Are some of the fundamental premises valid? If you consider that there are probably a fairly significant number of trade mark registrations that are older than 100 years, should a trade mark registration actually be something that can be kept in perpetuity simply through the payment of a renewal fee? Should there be more to a trade mark renewal than the payment of a fee? Should proof of use on renewal be a requirement throughout the world? Even more radically, should a trade mark registration simply have a limited duration, like the other IP rights?

Another thought: should it be possible to get trade mark registrations for the very wide specifications that brand owners favour, especially bearing in mind that the trend in trade mark law is to grant trade mark owners ever-wider enforcement rights? Should the scope of protection not be limited rather than broadened?

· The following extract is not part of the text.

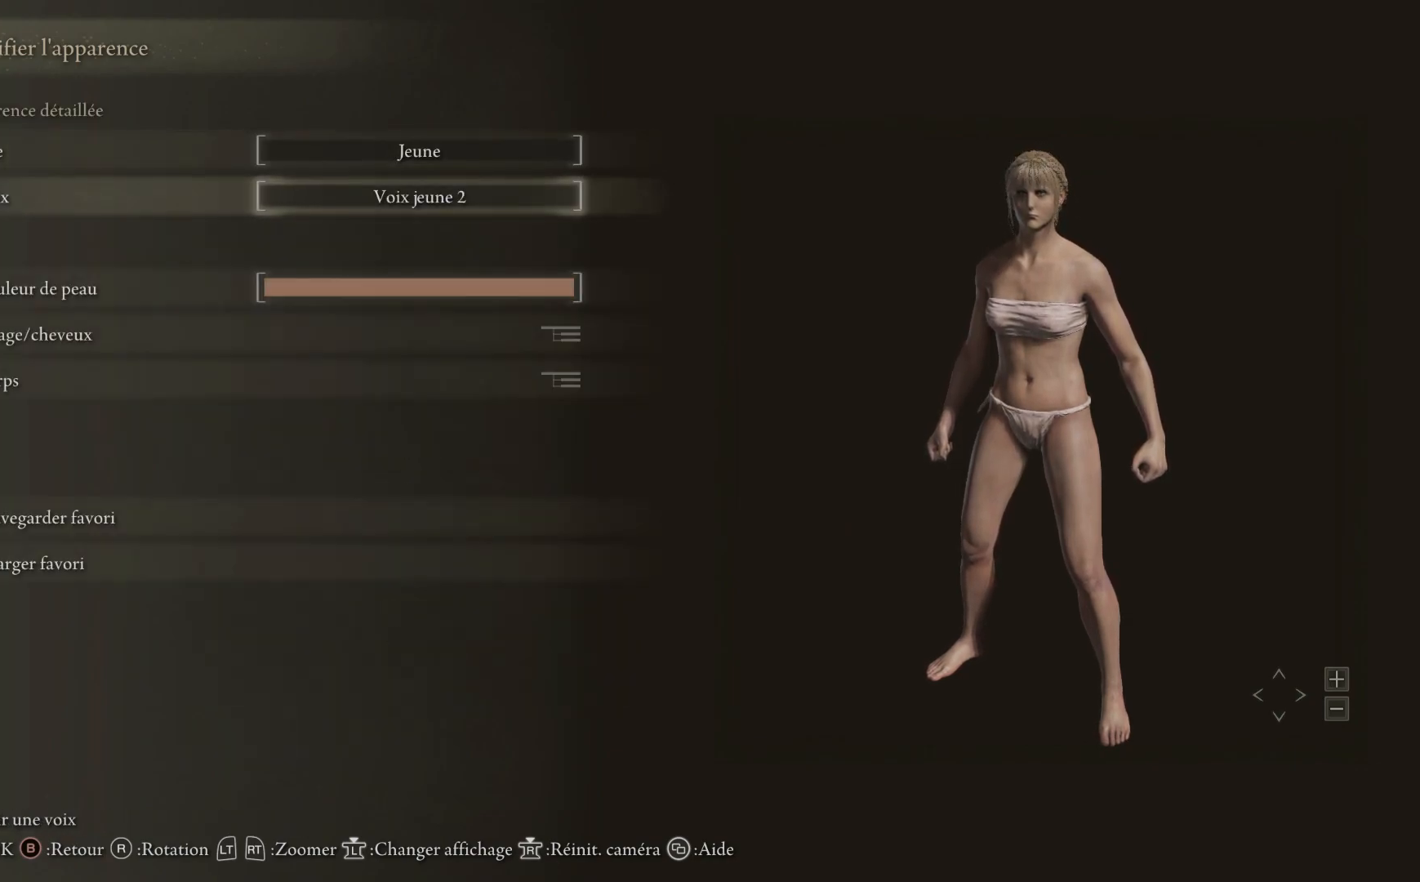
{"buttons": ["DPAD_DOWN"], "left_stick": "center", "right_stick": "center", "events": [[17, "DPAD_DOWN", "down"], [133, "DPAD_DOWN", "up"], [450, "DPAD_DOWN", "down"]]}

A limitation will surely have the effect of creating greater trade mark availability.

Should we be pushing our clients in different directions? Most companies do insist on word marks, but many of the obvious avenues (like marks starting with a Z) are fast being exhausted. Why limit brand names to English? Come on, South African companies, you have a further 10 official languages to choose from!

And how about trying to break the dependency on words, especially in light of the fact that consumers now interact with brands in ways that are far removed from the ways that they interacted with brands in the past? There are so many other types of marks out there. There are logos and colours and shapes and sounds and motions and smells...!

I could say far more, but that would clearly be inappropriate because this article is all about overcrowding and lack of space!